No wifi means we can’t play in a big part of the game. It’s as if we’d had a power cut and tried to carry on with candlelight. It also has consequences for quality reporting of what’s going on to those who couldn’t make it along and longer term for people trying to understand something that they heard in the middle of someone’s speech but can’t quite remember what it was or how it was nuanced.

So surely it’s the conference organizer’s fault when it goes wrong. I don’t think so. I think that if we’d turned up at RIBA and there happened to be a power cut in that part of W1 and no prospect of electricity for the rest of the day, we certainly wouldn’t have taken a swipe at the production team, instead a couple of things might have happened – firstly, I would expect insurance to have been taken out for such a thing to cover the costs of refunding participants and the costs of the conference on the day. Secondly, we’d (well some of us would) have probably nipped over to Regents Park and held an impromptu conversation along the lines that we’d previously intended.

I’d also expect RIBA as a conference centre to be dealing with it, not dumping it on the organizer.

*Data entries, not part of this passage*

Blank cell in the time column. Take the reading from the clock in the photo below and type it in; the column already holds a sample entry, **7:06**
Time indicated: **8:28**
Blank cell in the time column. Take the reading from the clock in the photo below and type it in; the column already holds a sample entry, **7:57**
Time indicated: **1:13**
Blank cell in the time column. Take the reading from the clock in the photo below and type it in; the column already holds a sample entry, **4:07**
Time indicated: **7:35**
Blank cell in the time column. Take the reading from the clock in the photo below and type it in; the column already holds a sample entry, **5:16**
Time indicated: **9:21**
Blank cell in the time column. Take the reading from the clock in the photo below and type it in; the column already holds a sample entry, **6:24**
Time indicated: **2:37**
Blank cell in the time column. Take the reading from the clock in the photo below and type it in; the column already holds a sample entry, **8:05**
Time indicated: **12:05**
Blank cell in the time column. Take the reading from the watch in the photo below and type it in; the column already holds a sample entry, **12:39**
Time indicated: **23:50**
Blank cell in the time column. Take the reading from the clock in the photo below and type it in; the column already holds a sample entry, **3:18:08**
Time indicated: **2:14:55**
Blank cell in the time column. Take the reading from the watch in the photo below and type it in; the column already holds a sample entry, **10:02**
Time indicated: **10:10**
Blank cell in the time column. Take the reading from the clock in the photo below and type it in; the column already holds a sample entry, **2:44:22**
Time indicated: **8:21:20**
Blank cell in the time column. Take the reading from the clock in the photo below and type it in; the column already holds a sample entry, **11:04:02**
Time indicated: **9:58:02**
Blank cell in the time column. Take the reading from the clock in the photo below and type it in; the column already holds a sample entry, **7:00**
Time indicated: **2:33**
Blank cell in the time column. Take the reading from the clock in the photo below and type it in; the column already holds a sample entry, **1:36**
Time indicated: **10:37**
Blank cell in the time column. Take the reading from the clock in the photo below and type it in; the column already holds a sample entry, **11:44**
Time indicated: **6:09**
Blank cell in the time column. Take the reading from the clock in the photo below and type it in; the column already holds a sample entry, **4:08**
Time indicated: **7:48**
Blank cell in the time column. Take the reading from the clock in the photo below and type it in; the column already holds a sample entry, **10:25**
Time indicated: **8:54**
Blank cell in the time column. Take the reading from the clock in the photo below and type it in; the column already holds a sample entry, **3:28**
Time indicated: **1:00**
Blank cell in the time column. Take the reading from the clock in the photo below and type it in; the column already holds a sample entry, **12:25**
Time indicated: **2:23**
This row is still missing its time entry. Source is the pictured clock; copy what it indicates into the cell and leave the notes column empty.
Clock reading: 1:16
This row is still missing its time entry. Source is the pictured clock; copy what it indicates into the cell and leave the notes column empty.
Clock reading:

But let’s put that aside for a moment. Let’s assume that there’s a great supply, with reserves and generators in the basement to make sure failure of the national grid doesn’t kill the ability to host something.

The trouble is, to the wifi supplier, a conference like media140 is the 21st Century equivalent of a hair-dryer salesman’s convention in the 1930s to the fledgling electricity companies – all sorts of nutcases march in with power-hungry devices, all wanting to show off what their gadget can do and scrambling for the power sockets as soon as they get into the room. Even worse than that (and I suspect this is the real culprit) they bring hair-drying devices that automatically grab hold of power as soon as they come into the building – even if they’re in the owner’s pocket or briefcase. Can you imagine?!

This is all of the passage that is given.